Category: Research

  • Social Democracy and COVID-19 Containment

    If you had to predict what kinds of advanced industrial economies would be most likely to contain the spread of COVID-19, would your answer be? For me, the key factors would be a strong state with an effective bureaucracy and the ability to compel citizens to comply with public health directives. Such states tend to favor social stability and cohesion over individual rights and liberties.

    There are two ways that you might end up with such a strong state that favors stability over individual liberty. One is the “social democratic” model. The other is the “developmental state” model, pioneered by Japan and followed by Singapore, South Korea, and Taiwan.
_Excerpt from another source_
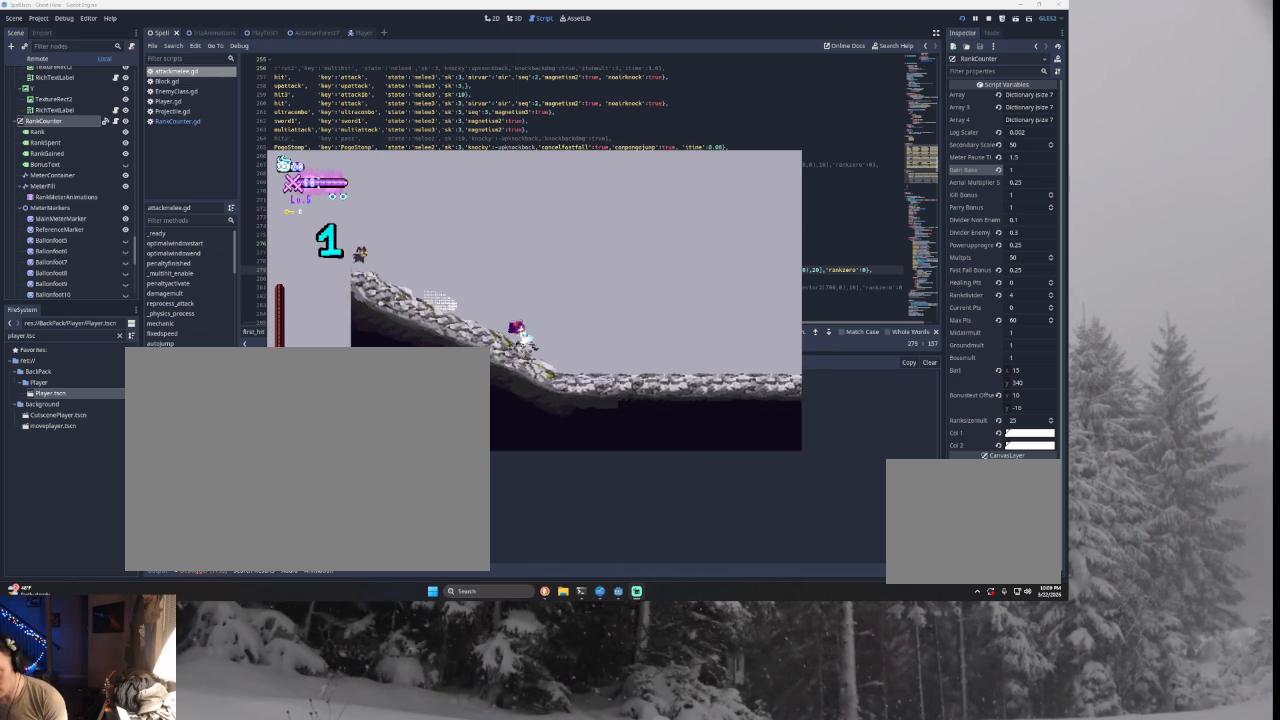
{"buttons": [], "left_stick": "right", "right_stick": "center", "events": []}
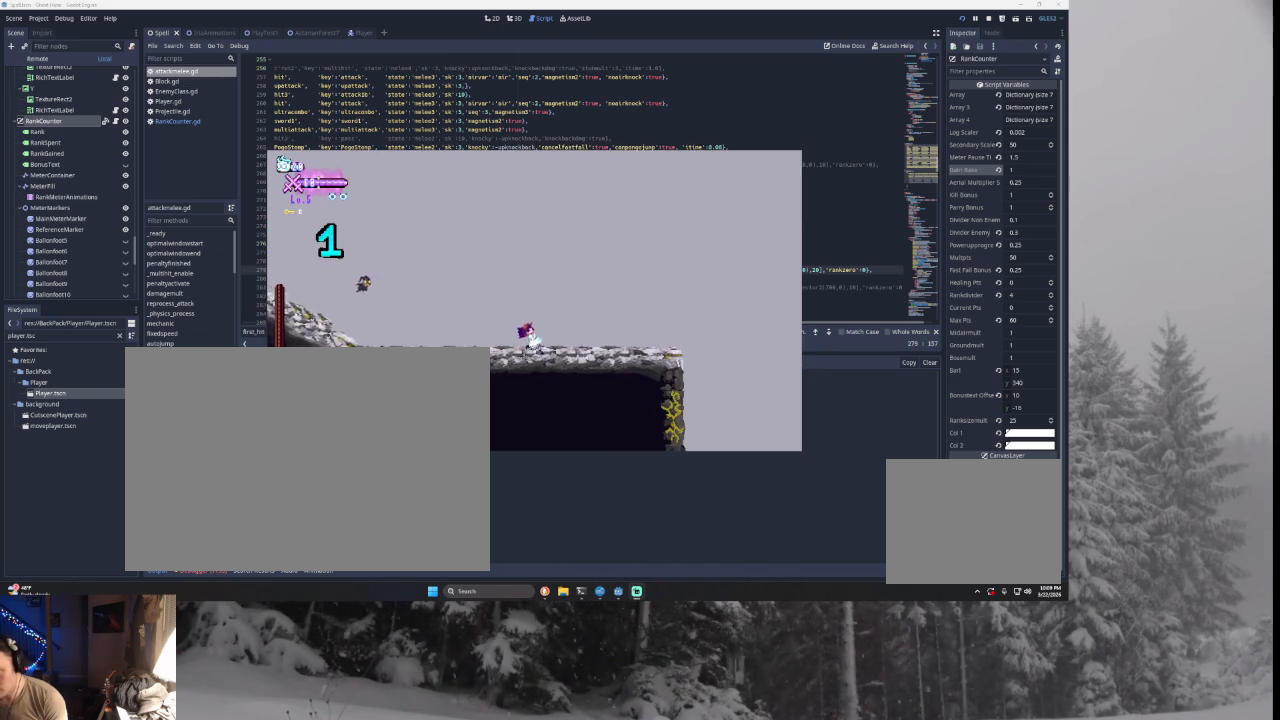
{"buttons": ["TRIANGLE"], "left_stick": "right", "right_stick": "center", "events": [[400, "TRIANGLE", "down"]]}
    As it turns out, you can see this in the data. I grabbed from the JHU github page the most recent data (as of this morning) on COVID-19 cases by country, and matched it with the data from Lane Kenworthy‘s new book Social Democratic Capitalism. If you simply correlate Kenworthy’s measure of social democracy (1980-2015) with the current case count as a fraction of population, you don’t find much. But if you take out South Korea and Japan (historically the developmental states) and Australia and New Zealand (islands), you get a very nice negative correlation between social democracy and confirmed COVID-19 cases.


    These results hold up (p < .05, N = 21, adjusted R2 = .48) in a regression that also controls for health spending, GDP per capita, and log of population. It helps to be a social democracy, a developmental state, or an island.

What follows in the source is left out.